Environmentally and ethically-friendly ‘leather’ products will appeal to vegans who don’t consider others as true vegans unless they abstain from any kind of products made from animals.

This school of thinking not only applies to an animal-free diet, but clothing and furniture or anything that may have involved tests on animals, like make-up. 

Vegan leather has already hit the catwalk – in 2019, eco-conscious designer Stella McCartney unveiled the first purse made from mycelium. 

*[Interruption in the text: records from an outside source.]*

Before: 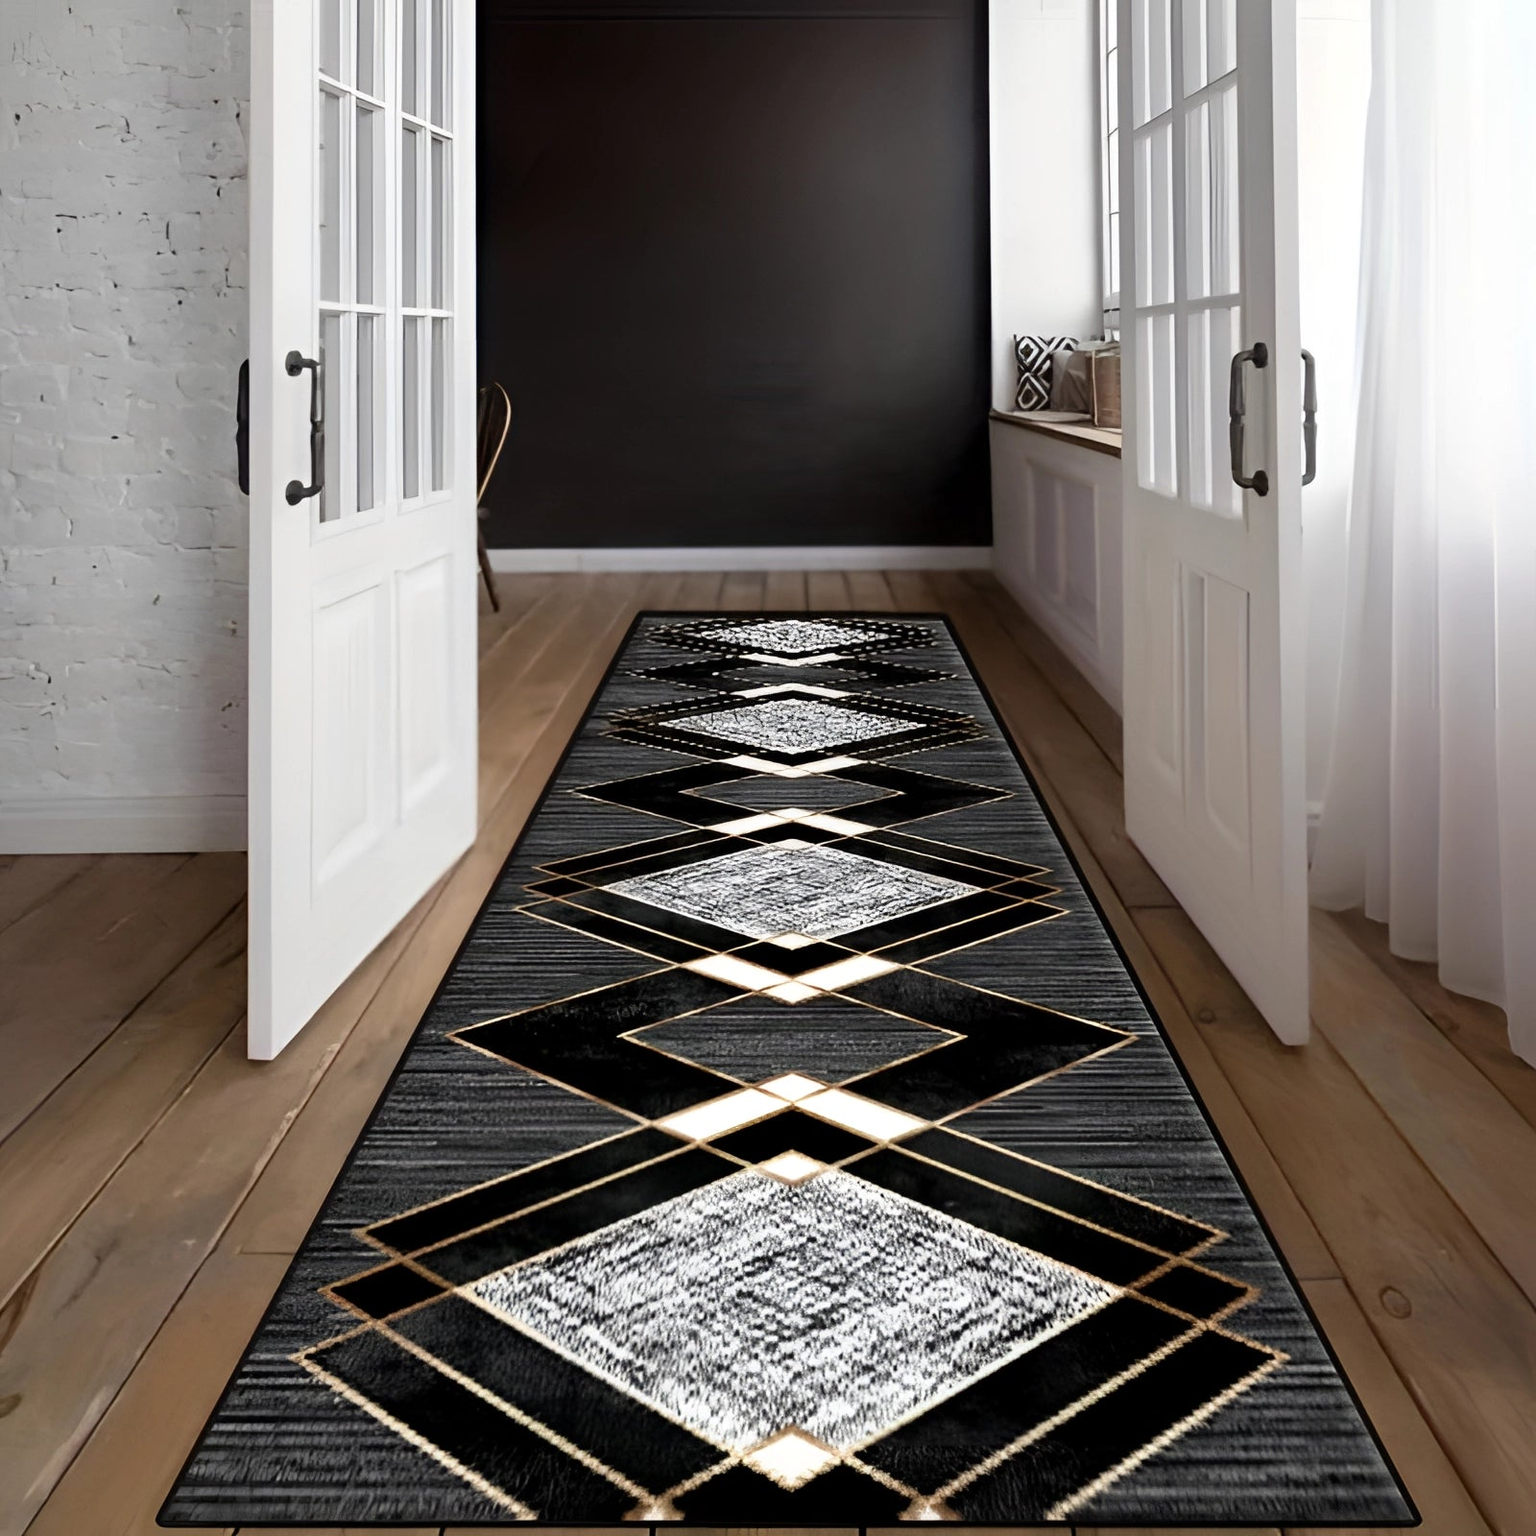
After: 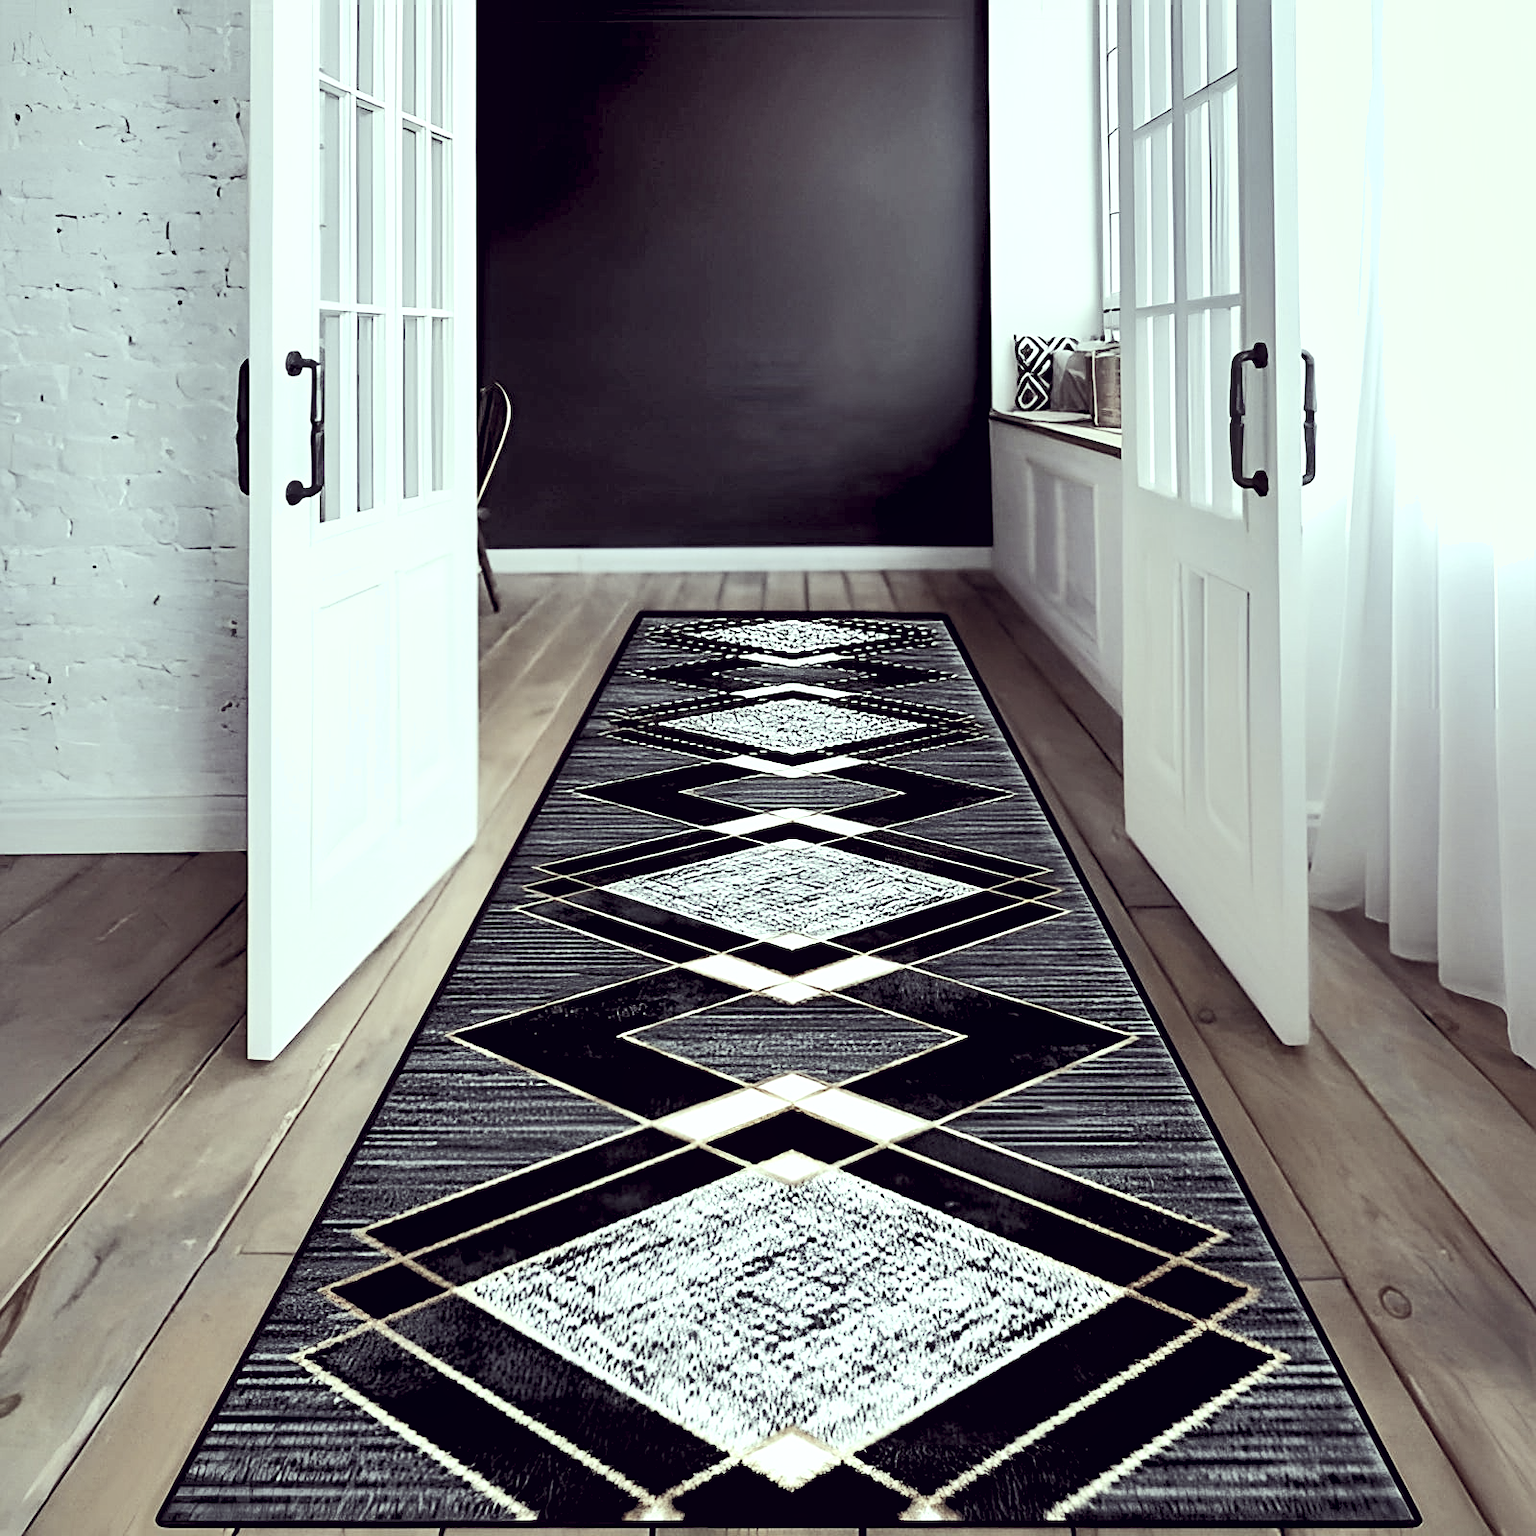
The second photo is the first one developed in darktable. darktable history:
shadows and highlights: shadows 43.71, white point adjustment -1.46, soften with gaussian
white balance: red 0.924, blue 1.095
local contrast: highlights 100%, shadows 100%, detail 120%, midtone range 0.2
levels: black 3.83%, white 90.64%, levels [0.044, 0.416, 0.908]
sharpen: on, module defaults
rgb curve: curves: ch0 [(0, 0) (0.284, 0.292) (0.505, 0.644) (1, 1)], compensate middle gray true
color correction: highlights a* -20.17, highlights b* 20.27, shadows a* 20.03, shadows b* -20.46, saturation 0.43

She then went on to display sustainable mycelium bags at Paris Fashion Week this October as part of her spring 2022 collection. 

COFFIN MADE OF MYCELIUM HELPS BODIES DECOMPOSE FASTER AND PRODUCES NUTRIENTS FOR THE SOIL SO TREES AND PLANTS CAN GROW OVER GRAVES 

A Dutch startup is getting back to basics with a ‘mushroom coffin’ made of mycelium – the vegetative part of fungus that grows underground.

The Living Cocoon speeds the decomposition process, removes toxic materials from the ground and helps grow new trees and plants, according to its inventor, Bob Hendrikx.

An embalmed body in a wood coffin can take more than ten years to fully decompose, Hendrikx said, while a corpse in a Living Cocoon takes just two to three years.

Hendrikx said the green caskets are an important tool in reversing humanity’s devastation of the environment. 

After extensive testing, Hendrikx’s first customer was buried in a Living Cocoon in September 2020.